Data from: Fit for genomic and proteomic purposes: sampling the fitness of nucleic acid and protein derivatives from formalin fixed paraffin embedded tissue
Yakovleva, Anna et al. (2018), Data from: Fit for genomic and proteomic purposes: sampling the fitness of nucleic acid and protein derivatives from formalin fixed paraffin embedded tissue, Dryad, Dataset, https://doi.org/10.5061/dryad.qc1jn
The demand for nucleic acid and protein derivatives from formalin-fixed paraffin-embedded (FFPE) tissue has greatly increased due to advances in extraction and purification methods, making these derivatives available for numerous genomic and proteomic platforms. Previously, DNA, RNA, microRNA (miRNA), or protein derived from FFPE tissue blocks were considered "unfit" for such platforms, as the process of tissue immobilization by FFPE resulted in cross-linked, fragmented, and chemically modified macromolecules. We conducted a systematic examination of nucleic acids and proteins co-extracted from 118 FFPE blocks sampled from the AIDS and Cancer Specimen Resource (ACSR) at The George Washington University after stratification by storage duration and the three most common tumor tissue types at the ACSR (adenocarcinoma, squamous cell carcinoma, and papillary carcinoma).
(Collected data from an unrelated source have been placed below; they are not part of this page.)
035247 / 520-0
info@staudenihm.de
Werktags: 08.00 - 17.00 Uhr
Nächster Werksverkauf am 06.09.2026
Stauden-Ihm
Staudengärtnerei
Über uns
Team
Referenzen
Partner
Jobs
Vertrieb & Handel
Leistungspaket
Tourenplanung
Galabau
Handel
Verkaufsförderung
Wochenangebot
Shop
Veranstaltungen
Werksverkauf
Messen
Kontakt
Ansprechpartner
DNA, RNA, miRNA, and protein could be co-extracted from 98% of the FFPE blocks sampled, with DNA and miRNA "fit" for diverse genomic purposes including sequencing. While RNA was the most labile of the FFPE derivatives, especially when assessed by RNA integrity number (RIN), it was still "fit" for genomic methods that use smaller sequence lengths, e.g., quantitative PCR. While more than half of the protein derivatives were fit for proteomic purposes, our analyses indicated a significant interaction effect on the absorbance values for proteins derived from FFPE, implying that storage duration may affect protein derivatives differently by tumor tissue type. The mean absorbance value for proteins derived from more recently stored FFPE was greater than protein derived from older FFPE, with the exception of adenocarcinoma tissue. Finally, the fitness of one type of derivative was weakly associated with the fitness of derivatives co-extracted from the same FFPE block. The current study used several novel quality assurance approaches and metrics to show that archival FFPE tissue blocks are a valuable resource for contemporary genomic and proteomic platforms.